* [Problem to solve]: Reproduce every line of text in the listing word for word, leaving out the pictures.

[Source data]
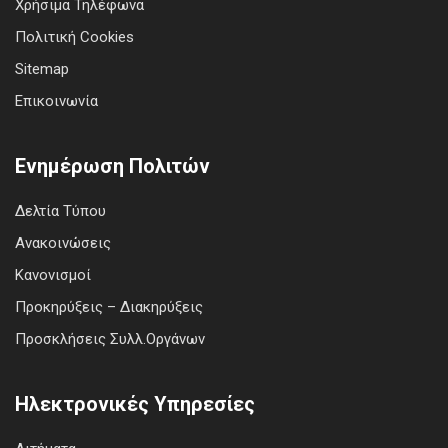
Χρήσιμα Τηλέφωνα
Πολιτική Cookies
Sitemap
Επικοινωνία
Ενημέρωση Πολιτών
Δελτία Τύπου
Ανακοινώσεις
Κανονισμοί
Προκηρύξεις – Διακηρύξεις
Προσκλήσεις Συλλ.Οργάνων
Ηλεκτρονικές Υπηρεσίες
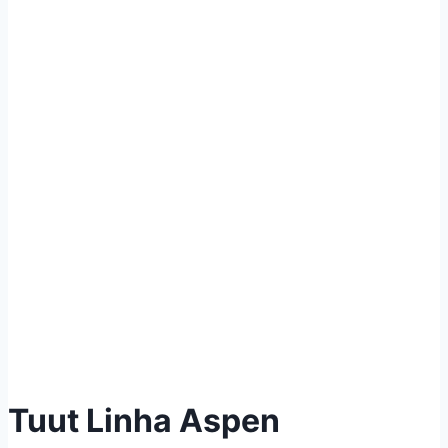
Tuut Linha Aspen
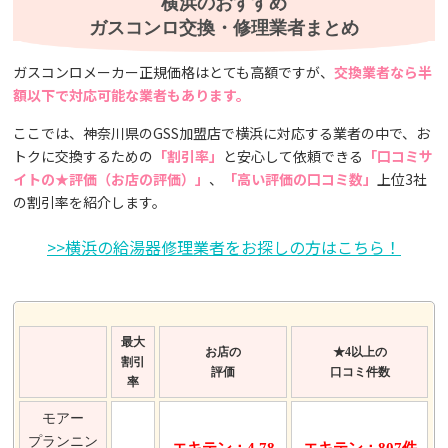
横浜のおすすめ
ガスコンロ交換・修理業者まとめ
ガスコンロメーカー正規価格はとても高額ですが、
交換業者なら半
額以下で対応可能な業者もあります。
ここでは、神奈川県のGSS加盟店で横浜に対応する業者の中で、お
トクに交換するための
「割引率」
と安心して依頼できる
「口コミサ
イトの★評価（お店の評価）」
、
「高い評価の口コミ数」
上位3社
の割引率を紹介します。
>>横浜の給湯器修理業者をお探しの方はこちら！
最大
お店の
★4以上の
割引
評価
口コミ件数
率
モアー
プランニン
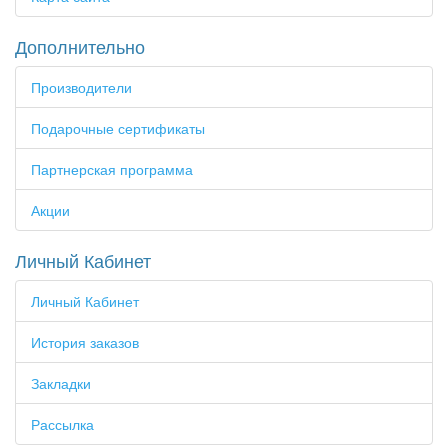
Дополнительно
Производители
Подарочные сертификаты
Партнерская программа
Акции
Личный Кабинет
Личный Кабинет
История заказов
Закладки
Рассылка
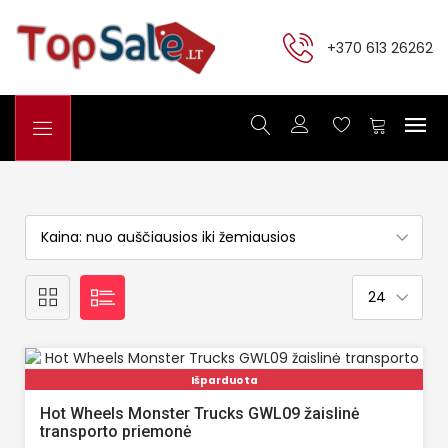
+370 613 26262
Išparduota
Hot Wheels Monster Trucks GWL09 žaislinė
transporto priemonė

* [Answer to this task]:
Χρήσιμα Τηλέφωνα
Πολιτική Cookies
Sitemap
Επικοινωνία
Ενημέρωση Πολιτών
Δελτία Τύπου
Ανακοινώσεις
Κανονισμοί
Προκηρύξεις – Διακηρύξεις
Προσκλήσεις Συλλ.Οργάνων
Ηλεκτρονικές Υπηρεσίες
Tuut Linha Aspen
横浜のおすすめ
ガスコンロ交換・修理業者まとめ
ガスコンロメーカー正規価格はとても高額ですが、
交換業者なら半
額以下で対応可能な業者もあります。
ここでは、神奈川県のGSS加盟店で横浜に対応する業者の中で、お
トクに交換するための
「割引率」
と安心して依頼できる
「口コミサ
イトの★評価（お店の評価）」
、
「高い評価の口コミ数」
上位3社
の割引率を紹介します。
>>横浜の給湯器修理業者をお探しの方はこちら！
最大
お店の
★4以上の
割引
評価
口コミ件数
率
モアー
プランニン
Дополнительно
Производители
Подарочные сертификаты
Партнерская программа
Акции
Личный Кабинет
Личный Кабинет
История заказов
Закладки
Рассылка
+370 613 26262
Išparduota
Hot Wheels Monster Trucks GWL09 žaislinė
transporto priemonė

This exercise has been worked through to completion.